Giter VIP home page Giter VIP logo

Comments (7)

stephenberry avatar stephenberry commented on June 25, 2024

Thanks for bringing up this issue and explaining your use case.

By requiring null termination we can greatly reduce the number of checks and branches, which makes parsing around 5% faster. When Glaze can use padding on your buffer (by using a non-const std::string) this performance is increased even more. The reduction in parsing time due to null termination and padding can be more than the time it takes to memcpy the buffer into an intermediate. I just say this to explain the design motivation and express how copying the data in your case could be faster than implementing a version that supports non-null termination.

But, I do agree that it is best to avoid copies and allocations, so this is a very valid concern. Plus, I'm sure your code would be simplified by not requiring these copies.

I'll have to think about this more. Could you provide an example structure that you want to parse and how it is being handled for 0-copy? I'm curious as to how TLS is related to JSON.

I'm very interested because I'm currently working on HTTP/websocket code and working Glaze into it.

from glaze.

stephenberry avatar stephenberry commented on June 25, 2024

The underlying buffer simply needs to contain a null character within its allocated memory somewhere after the message. So, intermediate string_views do not need null termination.
Right now Glaze checks input buffer std::string_views for null termination.
I’ll add an option to turn off this checking by the developer.

from glaze.

shiretu avatar shiretu commented on June 25, 2024

Some gore details in my env:
In my case, the TLS is just another filter (in my local terminology) in the chain. This filter is also 0-copy up to it (from the wire) and from it (towards the app layer). Itself, it is not 0 copy, as it has to decrypt/encrypt.

But the rest of the chain on top of it is 0-copy. (except when it gets ziped :) )

Okay, you got the idea, there are filters in the chain that requires copying and massive alteration/mutation of the data. It is their nature. However, JSON parsing should be kind of a read-only thing.

I can not add anything to the buffers, all I can do is read from them or copy them. Reason is that the filters are not aware of each other. They just know they have neighbours and they stimulate them with data (inbound and outbound). It makes things super fast and also encourages metaprogramming (no polymorphism in my case).

My humble and unsolicited recommendation for glaze library is to just accept any kind of input as long as it has std::data() and std::size() overloaded for that type. This way there is no need for custom types to describe the input.

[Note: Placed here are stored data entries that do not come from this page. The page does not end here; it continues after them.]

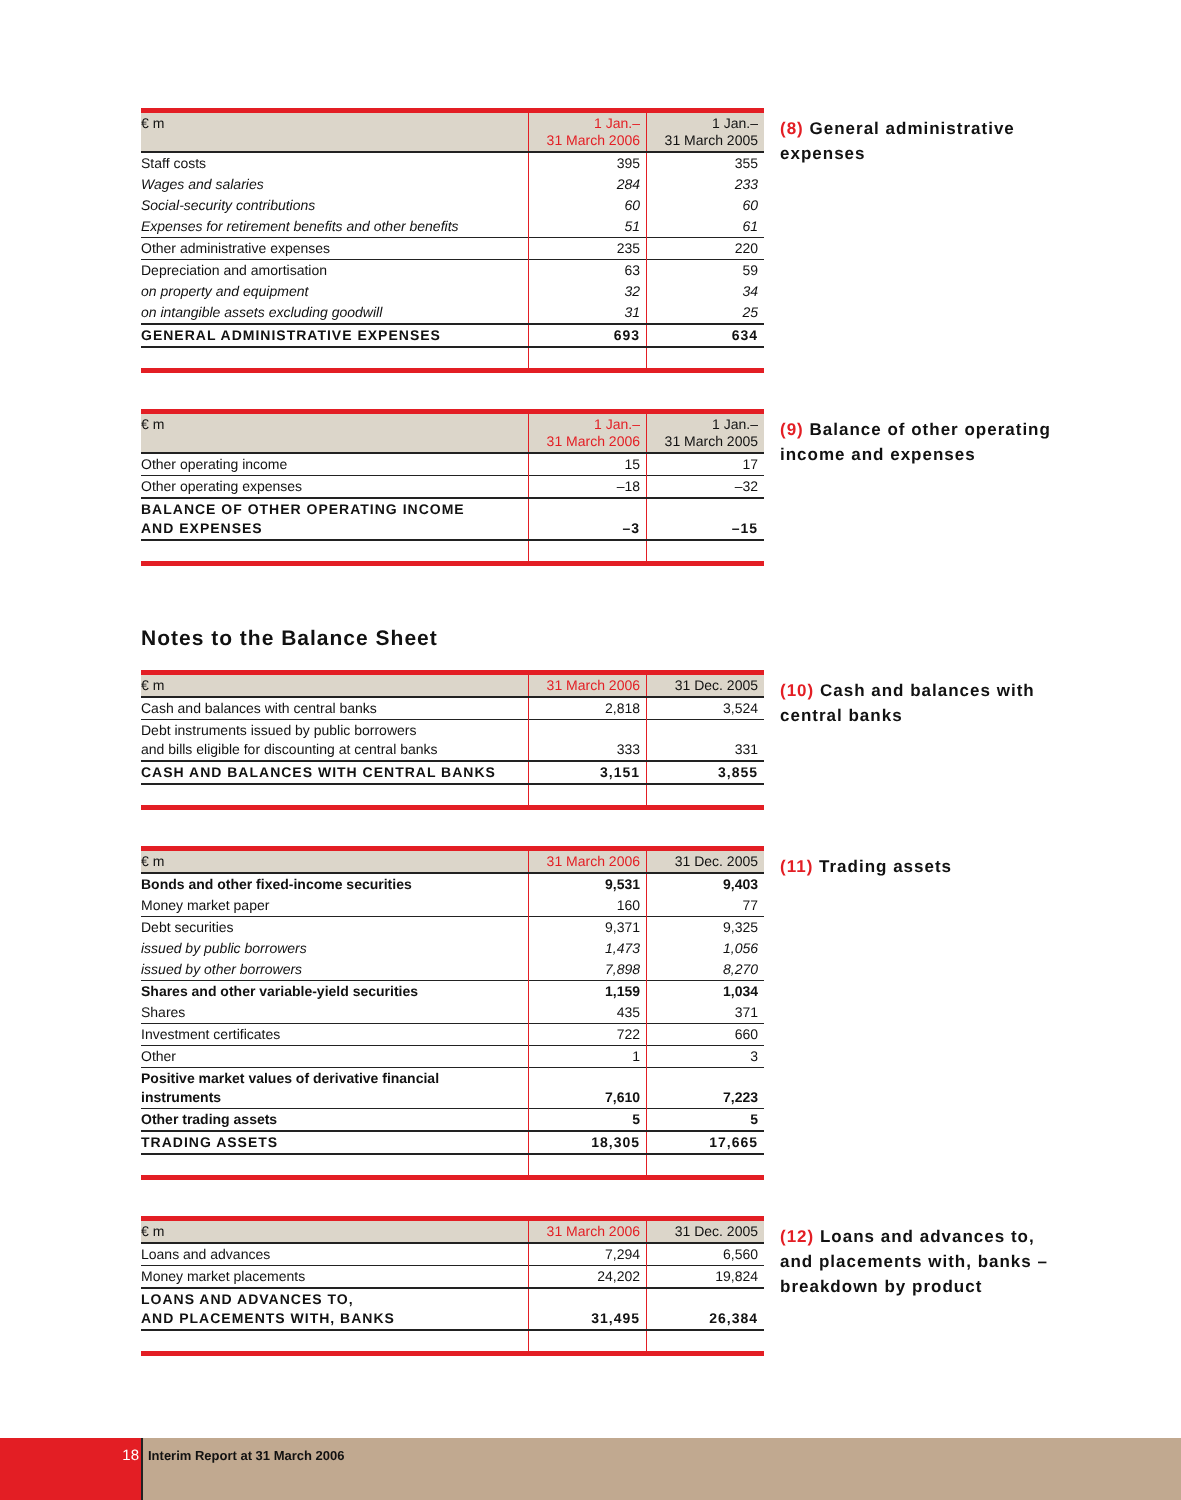| € m | 1 Jan.– 31 March 2006 | 1 Jan.– 31 March 2005 |
| --- | --- | --- |
| Staff costs | 395 | 355 |
| Wages and salaries | 284 | 233 |
| Social-security contributions | 60 | 60 |
| Expenses for retirement benefits and other benefits | 51 | 61 |
| Other administrative expenses | 235 | 220 |
| Depreciation and amortisation | 63 | 59 |
| on property and equipment | 32 | 34 |
| on intangible assets excluding goodwill | 31 | 25 |
| GENERAL ADMINISTRATIVE EXPENSES | 693 | 634 |
(8) General administrative expenses
| € m | 1 Jan.– 31 March 2006 | 1 Jan.– 31 March 2005 |
| --- | --- | --- |
| Other operating income | 15 | 17 |
| Other operating expenses | –18 | –32 |
| BALANCE OF OTHER OPERATING INCOME AND EXPENSES | –3 | –15 |
(9) Balance of other operating income and expenses
Notes to the Balance Sheet
| € m | 31 March 2006 | 31 Dec. 2005 |
| --- | --- | --- |
| Cash and balances with central banks | 2,818 | 3,524 |
| Debt instruments issued by public borrowers and bills eligible for discounting at central banks | 333 | 331 |
| CASH AND BALANCES WITH CENTRAL BANKS | 3,151 | 3,855 |
(10) Cash and balances with central banks
| € m | 31 March 2006 | 31 Dec. 2005 |
| --- | --- | --- |
| Bonds and other fixed-income securities | 9,531 | 9,403 |
| Money market paper | 160 | 77 |
| Debt securities | 9,371 | 9,325 |
| issued by public borrowers | 1,473 | 1,056 |
| issued by other borrowers | 7,898 | 8,270 |
| Shares and other variable-yield securities | 1,159 | 1,034 |
| Shares | 435 | 371 |
| Investment certificates | 722 | 660 |
| Other | 1 | 3 |
| Positive market values of derivative financial instruments | 7,610 | 7,223 |
| Other trading assets | 5 | 5 |
| TRADING ASSETS | 18,305 | 17,665 |
(11) Trading assets
| € m | 31 March 2006 | 31 Dec. 2005 |
| --- | --- | --- |
| Loans and advances | 7,294 | 6,560 |
| Money market placements | 24,202 | 19,824 |
| LOANS AND ADVANCES TO, AND PLACEMENTS WITH, BANKS | 31,495 | 26,384 |
(12) Loans and advances to, and placements with, banks – breakdown by product
18
Interim Report at 31 March 2006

std::string, std::string_view, std::vector<>, std::array<>, etc they all have that overloaded.

My custom buffer used inside the chain also has that. It is the most generic and friction-less way of accepting a chunk of memory for processing.

from glaze.

shiretu avatar shiretu commented on June 25, 2024

At the heart of walking sits 2 logical operations:

  1. advance
  2. compare something with something to see if we reached the end

Currently glaze probably does a pointer increment and then compares the dereferencing of that pointer with \0.

The suggestion I'm making is to keep the pointer advance as is, but compare it un-dereferenced with another end pointer which is computed one-time by doing it like this: (pseudo code)

const char *pCursor=std::data(input);
const char *pEnd=pCursor+std::size(input);
while((pCursor++)!=pEnd){
 //do stuff
}

from glaze.

stephenberry avatar stephenberry commented on June 25, 2024

If data is null terminated then when we need to check for the existence of a character, let's say a {, then we can simply do if (*pCursor == '{'), but if we need to check against an end, then we need to do if (pCursor != pEnd && *pCursor == '{')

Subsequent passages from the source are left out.